BPA sells power from 30 federal dams in the four Northwest states. From proceeds, it funds fish and wildlife programs in the region, like the Upper Salmon Basin project. It has suffered from revenue shortages since the electricity crisis of 2001.
Loucks said some of the added red tape is tied to BPA's financial situation. "BPA changed the rules because they didn't want to spend any money," he said.
BPA Administrator Wright said BPA's test is whether a project helps salmon.
"BPA offered to pay for projects that were ready to be implemented," he said.
Robert Austin, BPA deputy director for fish and wildlife, said the added review was necessary to ensure the projects it was funding would fit within the requirements of the biological opinion, an added concern after Redden's rejection of the plan.
The $8 million BPA offered to the state for the Upper Salmon in 2001 was part of a special $18 million salmon funding program that came from its power budget, not from its fish and wildlife funds.

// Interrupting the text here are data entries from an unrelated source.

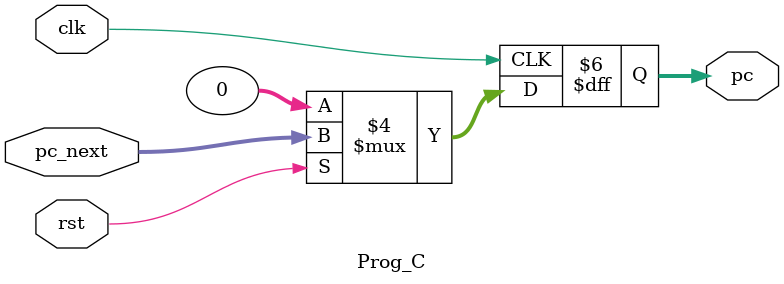
<source format=sv>
module Prog_C(
input clk,rst,
input [31:0] pc_next,
output reg [31:0] pc);

always@(posedge clk) begin
	if (rst==1'b0)
pc<=32'h00000000;
	else 
pc<=pc_next;
end

endmodule 

</source>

BPA officials said 14 of the 19 projects it committed to with those funds were completed. The agency still spent $12.2 million of the $18 million, Austin said.
However, a database of BPA projects developed by the Columbia Basin Fish and Wildlife Authority, which represents state and tribal fish and wildlife agencies in the Pacific Northwest, showed BPA only spent $6.8 million of the funds.
"It's clear at the end of this process the BPA spent far less than what was originally planned," said Rod Sando, CBFWA executive director.
Learning curve
Bogert, Kempthorne's chief counsel, said the five projects looked like a good fit for salmon and the ranchers when they first chose them.
"We thought we had a pretty good package," Bogert said.
But he and officials throughout the state agencies have learned from the process that was put together quickly after the regional salmon plan was approved. Already state officials are considering beefing up local staffing for the Upper Salmon project and allowing the local group to set the priorities to take advantage of opportunities that develop.
"Can we do better?" Bogert said. "We are going to do it better."